The Six Climate-Related Pathogens-Wind

Wind pertains to spring, so more Wind-induced diseases occur in spring although Wind-induced diseases occur in other seasons. Disease-causing Winds have the following characteristics:

(1) Wind tends to move up and out. As a Yang pathogenic factor, it has light, ascending, floating, and opening/releasing properties, which tend to exit. Therefore, Wind often invades the exterior body, and induces diseases with symptoms in the skin, muscles, and head, including headache, running nose, respiration, and cold aversion.
(2) Wind tends to move restlessly, so Wind-induced diseases may change sites.
Wind Bi Syndrome pain may arise in different sites at different times. “Inner Movement of Wind Qi,” usually caused by special pathogens, may manifest as convulsions, spasms, limb vibration, and abnormal movement.
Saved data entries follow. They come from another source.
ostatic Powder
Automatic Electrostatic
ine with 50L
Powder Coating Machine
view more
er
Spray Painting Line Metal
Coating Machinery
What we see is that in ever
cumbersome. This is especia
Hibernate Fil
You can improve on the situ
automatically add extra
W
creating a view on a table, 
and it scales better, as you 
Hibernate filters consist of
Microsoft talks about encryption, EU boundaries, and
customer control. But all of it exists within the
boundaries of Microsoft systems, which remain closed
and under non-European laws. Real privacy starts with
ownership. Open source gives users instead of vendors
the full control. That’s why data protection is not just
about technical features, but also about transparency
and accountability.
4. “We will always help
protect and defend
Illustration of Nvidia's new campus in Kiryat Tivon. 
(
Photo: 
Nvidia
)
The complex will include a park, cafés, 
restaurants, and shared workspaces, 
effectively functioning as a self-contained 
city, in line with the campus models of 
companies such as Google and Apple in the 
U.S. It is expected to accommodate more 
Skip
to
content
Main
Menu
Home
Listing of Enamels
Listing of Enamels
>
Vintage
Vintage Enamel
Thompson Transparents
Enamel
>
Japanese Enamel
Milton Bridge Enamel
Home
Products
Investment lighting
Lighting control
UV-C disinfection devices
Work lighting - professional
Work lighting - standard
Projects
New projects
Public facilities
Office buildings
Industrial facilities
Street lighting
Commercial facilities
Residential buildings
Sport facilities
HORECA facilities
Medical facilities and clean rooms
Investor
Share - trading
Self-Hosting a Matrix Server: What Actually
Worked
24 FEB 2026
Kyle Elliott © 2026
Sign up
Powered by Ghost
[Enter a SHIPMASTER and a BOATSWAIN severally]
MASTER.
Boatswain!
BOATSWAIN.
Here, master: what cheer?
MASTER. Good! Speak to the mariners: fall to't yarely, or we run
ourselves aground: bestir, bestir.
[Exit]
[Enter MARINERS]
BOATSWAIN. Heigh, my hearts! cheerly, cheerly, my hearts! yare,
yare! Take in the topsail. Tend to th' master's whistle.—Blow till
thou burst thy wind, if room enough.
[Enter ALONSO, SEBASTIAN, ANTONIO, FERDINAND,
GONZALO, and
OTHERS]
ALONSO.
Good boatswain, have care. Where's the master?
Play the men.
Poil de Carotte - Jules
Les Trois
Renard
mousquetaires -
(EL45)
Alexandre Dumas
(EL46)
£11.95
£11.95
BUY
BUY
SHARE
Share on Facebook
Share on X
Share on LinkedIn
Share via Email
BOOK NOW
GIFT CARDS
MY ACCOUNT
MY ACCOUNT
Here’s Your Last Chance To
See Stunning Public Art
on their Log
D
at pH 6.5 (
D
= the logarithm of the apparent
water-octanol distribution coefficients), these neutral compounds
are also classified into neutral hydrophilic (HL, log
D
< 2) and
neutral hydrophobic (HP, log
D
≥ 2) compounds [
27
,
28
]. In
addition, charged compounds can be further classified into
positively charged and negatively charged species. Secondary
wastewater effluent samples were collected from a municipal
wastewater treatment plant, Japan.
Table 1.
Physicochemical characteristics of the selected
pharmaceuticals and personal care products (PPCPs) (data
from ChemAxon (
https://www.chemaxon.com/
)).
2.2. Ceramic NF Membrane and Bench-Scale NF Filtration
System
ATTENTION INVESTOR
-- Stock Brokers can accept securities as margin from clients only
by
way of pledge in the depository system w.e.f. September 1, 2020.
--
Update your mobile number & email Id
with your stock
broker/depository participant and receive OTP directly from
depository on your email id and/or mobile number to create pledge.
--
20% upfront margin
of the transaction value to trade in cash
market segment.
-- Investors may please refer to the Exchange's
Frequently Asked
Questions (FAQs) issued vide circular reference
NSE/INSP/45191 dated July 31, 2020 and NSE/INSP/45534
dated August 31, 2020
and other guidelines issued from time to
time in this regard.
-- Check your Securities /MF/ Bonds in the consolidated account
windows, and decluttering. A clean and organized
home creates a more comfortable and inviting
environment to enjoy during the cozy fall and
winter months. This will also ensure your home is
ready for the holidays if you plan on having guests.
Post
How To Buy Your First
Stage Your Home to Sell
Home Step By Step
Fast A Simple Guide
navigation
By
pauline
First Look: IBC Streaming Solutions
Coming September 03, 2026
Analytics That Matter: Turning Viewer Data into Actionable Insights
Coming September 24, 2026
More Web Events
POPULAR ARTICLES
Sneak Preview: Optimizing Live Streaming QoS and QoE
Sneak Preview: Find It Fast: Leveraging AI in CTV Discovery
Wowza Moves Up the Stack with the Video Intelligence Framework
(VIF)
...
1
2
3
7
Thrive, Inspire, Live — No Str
“Liver Wind,” combined with organ dysfunction, is an Inner Wind generally induced by external Wind. Liver Wind symptoms include dizziness and vertigo, where one may feel that the body or surrounding objects are moving.
(3) Wind changes without limits, so Wind-induced diseases may change without rules. Wind-induced diseases may appear quickly and recover quickly. For example eczema or itching skin may quickly change sites.
(4) Wind, the most powerful pathogenic factor, often opens the way for other pathogens. Therefore, in traditional Chinese medicine, Wind is called the leader of the six pathogens, or the first, most common among the six pathogens. Wind invasion may induce Wind-Cold syndrome, Wind-Damp syndrome, Wind-Dry syndrome, Wind-Heat syndrome, or other syndromes.